KZN DanceLink was launched in 1997 following the closure of the Playhouse Dance Department. Its former director Lynn Maree identified the need for a networking body that would raise the profile of dance in the province. "After meeting with dance teachers, choreographers, performers and supporters, we realised that we needed to find ways to work together as part of our new nationhood,” she said. “It was a case of bundles of sticks rather than single straws. It has sometimes been rocky in terms of funding delays, but most worthwhile and enriching for us all.”
After presenting its Durban Dance Awards in 2008, DanceLink had exhausted its three-year funding from the National Lotteries Distribution Trust Fund. "We were rescued by a grant from the National Arts Council in 2009, which enabled us to hold Giyani Lusha in July, make our KZN DanceLink Durban Dance Awards in October and keep the phone bill paid and the website alive."
The organisation has now secured three-year funding from the National Lotteries Board as well as a grant from KZN ACC for this year towards their weekly dance workshops in children's homes and their performance showcase Imbumba.
With one of its mandates being to nurture young talent and stimulate a love of dance, DanceLink has already begun running dance workshops at Durban Children's Home, God's Golden Acre and the Aryan Benevolent Home’s orphanage.
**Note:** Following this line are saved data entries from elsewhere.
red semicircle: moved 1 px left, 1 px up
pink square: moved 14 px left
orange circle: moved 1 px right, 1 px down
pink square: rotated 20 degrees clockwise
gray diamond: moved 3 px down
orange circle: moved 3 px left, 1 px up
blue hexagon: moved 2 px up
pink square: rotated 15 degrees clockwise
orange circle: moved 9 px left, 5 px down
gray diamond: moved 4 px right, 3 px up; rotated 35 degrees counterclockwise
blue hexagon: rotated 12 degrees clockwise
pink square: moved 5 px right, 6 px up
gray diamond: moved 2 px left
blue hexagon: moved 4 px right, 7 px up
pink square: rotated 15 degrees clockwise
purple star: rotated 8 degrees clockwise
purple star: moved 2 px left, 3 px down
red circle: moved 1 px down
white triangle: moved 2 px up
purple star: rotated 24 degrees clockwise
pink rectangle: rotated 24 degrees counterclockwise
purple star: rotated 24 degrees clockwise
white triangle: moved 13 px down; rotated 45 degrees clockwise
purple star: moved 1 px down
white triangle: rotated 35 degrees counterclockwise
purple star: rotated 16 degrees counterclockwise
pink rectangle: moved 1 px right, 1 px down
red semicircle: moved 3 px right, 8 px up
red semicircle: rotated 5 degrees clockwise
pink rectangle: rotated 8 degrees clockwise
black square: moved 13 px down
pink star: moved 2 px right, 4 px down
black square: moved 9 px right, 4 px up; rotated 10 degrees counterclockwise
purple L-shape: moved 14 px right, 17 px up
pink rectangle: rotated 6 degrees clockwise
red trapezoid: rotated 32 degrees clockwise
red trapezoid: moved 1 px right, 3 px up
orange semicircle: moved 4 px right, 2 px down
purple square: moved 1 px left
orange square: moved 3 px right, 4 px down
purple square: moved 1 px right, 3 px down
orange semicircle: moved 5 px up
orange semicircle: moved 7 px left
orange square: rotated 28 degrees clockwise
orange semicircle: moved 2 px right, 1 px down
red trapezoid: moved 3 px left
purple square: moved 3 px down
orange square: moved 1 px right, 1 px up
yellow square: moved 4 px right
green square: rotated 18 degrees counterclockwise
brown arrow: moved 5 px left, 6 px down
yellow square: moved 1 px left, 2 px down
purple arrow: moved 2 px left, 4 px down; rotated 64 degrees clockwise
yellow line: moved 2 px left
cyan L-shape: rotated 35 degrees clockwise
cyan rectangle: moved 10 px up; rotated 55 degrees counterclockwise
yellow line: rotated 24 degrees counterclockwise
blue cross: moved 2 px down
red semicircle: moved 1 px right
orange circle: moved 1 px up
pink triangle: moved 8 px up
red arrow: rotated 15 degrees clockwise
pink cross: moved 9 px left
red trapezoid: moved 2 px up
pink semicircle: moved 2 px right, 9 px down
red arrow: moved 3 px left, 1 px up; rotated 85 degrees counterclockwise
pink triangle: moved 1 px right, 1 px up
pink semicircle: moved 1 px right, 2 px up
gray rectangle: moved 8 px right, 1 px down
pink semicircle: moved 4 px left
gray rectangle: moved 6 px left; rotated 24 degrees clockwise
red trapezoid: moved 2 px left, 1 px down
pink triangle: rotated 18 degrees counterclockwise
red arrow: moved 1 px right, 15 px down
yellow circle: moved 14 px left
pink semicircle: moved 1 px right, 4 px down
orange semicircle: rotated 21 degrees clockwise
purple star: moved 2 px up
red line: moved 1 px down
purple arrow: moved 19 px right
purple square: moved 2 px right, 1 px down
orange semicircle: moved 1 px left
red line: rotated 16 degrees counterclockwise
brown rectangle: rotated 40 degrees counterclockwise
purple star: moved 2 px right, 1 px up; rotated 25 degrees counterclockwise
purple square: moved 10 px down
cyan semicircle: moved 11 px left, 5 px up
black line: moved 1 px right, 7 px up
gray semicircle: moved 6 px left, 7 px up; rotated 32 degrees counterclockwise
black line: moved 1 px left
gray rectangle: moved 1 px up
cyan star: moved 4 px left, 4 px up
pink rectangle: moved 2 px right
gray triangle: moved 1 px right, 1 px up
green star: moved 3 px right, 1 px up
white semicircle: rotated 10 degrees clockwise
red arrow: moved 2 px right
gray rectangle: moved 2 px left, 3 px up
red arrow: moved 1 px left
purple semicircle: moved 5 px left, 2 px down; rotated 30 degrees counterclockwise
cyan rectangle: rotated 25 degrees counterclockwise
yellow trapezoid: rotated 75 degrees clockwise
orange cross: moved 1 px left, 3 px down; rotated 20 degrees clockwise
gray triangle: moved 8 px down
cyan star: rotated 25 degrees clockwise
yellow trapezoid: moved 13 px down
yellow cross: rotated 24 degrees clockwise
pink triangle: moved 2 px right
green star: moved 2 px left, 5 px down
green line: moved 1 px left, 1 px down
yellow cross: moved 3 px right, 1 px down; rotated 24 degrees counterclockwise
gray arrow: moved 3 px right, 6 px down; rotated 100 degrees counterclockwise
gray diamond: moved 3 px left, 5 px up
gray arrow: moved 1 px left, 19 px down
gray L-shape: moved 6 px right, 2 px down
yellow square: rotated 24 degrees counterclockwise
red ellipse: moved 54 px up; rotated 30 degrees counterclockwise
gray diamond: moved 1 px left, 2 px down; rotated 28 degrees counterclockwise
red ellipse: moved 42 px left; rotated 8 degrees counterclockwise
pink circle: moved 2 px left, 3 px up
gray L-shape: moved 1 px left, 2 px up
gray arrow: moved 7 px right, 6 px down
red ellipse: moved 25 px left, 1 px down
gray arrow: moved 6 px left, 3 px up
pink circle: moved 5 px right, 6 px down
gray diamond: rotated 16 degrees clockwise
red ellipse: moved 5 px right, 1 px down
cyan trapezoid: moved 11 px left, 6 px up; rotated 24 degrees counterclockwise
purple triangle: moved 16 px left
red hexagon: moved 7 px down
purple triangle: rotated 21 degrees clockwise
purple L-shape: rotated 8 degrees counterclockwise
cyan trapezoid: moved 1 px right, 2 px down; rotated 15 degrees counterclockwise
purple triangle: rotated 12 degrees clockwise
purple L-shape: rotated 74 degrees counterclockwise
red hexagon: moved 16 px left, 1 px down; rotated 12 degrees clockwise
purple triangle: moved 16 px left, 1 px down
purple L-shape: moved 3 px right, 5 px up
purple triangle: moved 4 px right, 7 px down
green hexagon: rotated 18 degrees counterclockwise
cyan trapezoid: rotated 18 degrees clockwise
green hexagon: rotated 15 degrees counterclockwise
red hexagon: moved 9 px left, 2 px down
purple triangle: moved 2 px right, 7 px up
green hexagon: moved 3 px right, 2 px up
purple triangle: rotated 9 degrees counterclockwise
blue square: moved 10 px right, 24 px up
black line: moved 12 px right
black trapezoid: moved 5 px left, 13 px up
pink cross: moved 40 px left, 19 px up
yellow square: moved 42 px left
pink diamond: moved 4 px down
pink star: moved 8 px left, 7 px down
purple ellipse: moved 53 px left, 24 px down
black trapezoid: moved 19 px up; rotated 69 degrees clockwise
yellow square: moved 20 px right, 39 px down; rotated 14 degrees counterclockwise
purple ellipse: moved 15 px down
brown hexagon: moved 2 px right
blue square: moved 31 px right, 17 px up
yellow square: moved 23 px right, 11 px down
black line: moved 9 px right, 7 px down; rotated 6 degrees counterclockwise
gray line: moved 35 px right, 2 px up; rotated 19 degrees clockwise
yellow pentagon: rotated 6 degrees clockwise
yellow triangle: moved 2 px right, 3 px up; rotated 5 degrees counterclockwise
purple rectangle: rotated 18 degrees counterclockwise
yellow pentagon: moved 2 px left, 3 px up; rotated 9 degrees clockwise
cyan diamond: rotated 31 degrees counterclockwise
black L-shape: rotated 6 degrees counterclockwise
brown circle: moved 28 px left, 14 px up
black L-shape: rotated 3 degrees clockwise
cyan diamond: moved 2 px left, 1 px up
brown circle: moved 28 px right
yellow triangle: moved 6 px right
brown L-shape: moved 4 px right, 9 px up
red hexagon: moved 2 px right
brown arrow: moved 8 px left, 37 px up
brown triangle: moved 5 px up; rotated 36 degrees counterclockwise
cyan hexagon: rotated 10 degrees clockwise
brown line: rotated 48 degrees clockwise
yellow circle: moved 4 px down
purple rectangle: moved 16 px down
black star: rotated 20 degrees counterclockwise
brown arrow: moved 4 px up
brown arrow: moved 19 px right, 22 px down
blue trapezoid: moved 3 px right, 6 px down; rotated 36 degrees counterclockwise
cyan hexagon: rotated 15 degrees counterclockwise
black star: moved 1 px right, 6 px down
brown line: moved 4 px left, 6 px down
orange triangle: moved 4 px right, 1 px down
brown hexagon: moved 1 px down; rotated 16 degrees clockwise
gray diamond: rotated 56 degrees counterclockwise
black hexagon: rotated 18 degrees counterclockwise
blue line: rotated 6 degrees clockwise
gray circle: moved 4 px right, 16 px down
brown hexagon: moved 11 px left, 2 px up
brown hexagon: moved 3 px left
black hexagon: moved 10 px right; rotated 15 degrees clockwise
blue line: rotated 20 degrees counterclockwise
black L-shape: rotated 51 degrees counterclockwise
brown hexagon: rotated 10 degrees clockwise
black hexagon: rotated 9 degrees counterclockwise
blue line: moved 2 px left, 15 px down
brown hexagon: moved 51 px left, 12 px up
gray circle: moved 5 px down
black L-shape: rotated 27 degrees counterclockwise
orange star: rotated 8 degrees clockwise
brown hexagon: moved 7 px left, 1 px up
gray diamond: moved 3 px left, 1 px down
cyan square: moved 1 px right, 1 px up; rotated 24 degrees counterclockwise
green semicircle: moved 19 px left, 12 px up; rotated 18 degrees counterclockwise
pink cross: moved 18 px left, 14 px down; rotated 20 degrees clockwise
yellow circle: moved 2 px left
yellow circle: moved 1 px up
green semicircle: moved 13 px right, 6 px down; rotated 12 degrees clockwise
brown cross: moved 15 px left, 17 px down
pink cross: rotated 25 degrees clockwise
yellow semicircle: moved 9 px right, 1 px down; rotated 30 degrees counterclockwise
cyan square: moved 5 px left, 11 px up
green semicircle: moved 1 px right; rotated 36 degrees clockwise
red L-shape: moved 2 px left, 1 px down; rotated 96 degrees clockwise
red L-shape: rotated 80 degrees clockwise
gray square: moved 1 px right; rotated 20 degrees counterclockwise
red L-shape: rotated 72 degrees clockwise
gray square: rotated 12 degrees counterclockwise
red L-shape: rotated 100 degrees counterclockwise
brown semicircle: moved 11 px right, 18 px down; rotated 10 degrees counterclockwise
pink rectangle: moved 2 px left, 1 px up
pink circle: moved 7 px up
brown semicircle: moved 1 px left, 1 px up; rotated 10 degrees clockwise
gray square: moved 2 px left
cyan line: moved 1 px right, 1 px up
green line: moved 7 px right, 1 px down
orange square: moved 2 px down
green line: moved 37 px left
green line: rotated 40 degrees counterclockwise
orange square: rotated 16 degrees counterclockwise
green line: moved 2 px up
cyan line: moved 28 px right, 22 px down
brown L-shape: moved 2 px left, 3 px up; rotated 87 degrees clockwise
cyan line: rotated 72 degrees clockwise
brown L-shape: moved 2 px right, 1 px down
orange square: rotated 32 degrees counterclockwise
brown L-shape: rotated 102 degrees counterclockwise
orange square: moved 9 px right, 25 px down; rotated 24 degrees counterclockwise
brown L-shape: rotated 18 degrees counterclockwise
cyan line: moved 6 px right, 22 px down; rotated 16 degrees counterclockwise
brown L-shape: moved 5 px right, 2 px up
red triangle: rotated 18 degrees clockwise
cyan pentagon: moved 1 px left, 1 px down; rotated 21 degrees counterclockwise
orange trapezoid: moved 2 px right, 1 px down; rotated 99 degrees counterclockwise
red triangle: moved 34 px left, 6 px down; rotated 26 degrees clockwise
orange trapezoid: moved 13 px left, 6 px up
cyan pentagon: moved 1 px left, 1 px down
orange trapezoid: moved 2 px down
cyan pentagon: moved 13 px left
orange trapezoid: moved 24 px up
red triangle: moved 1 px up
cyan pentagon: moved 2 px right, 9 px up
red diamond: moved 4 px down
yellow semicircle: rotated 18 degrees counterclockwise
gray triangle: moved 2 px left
Children from these workshops will join others from around 15 dance groups in KZN to perform in the annual Giyani Lusha production at the Durban beachfront on July 25. With choreographers still to be chosen, Giyani Lusha 2010 will show why this vibrant celebration of youth has become such an integral part of Durban's cultural calendar.
Having been put on hold last year, Imbumba is back in November. "This showcase of DanceLink members' work - both youth and professional - covers a vast range of dance, age groups, music and sophistication," says Maree. "This year it will be coupled with a professional production by acclaimed choreographer Lliane Loots featuring guest artists from KZN.”
Hoping to use this platform as part of the 1860 celebrations around the Indian arrival in South Africa and KZN, Loots is planning to create a work that she has long dreamed of finding a platform to create. Called bhakti, this dance work will feature the award-winning Flatfoot Dance Company alongside some of KZN's finest classically trained Indian dancers and musicians. In a devotional celebration, bhakti, will delight dance audiences with its seamless African contemporary fusions and storytelling.
KZN Dance Link is also helping to fund dance outreach programmes Cato Manor Vibe and the KwaMashu School of Dance. The annual Durban Dance Awards will also be presented later this year. The KZN DanceLink Board is Lynn Maree (chairman), Peter Taylor (treasurer), Ntombi Gasa, Suria Govender, Lliane Loots, Smeeta Maharaj, and Vasugi Singh.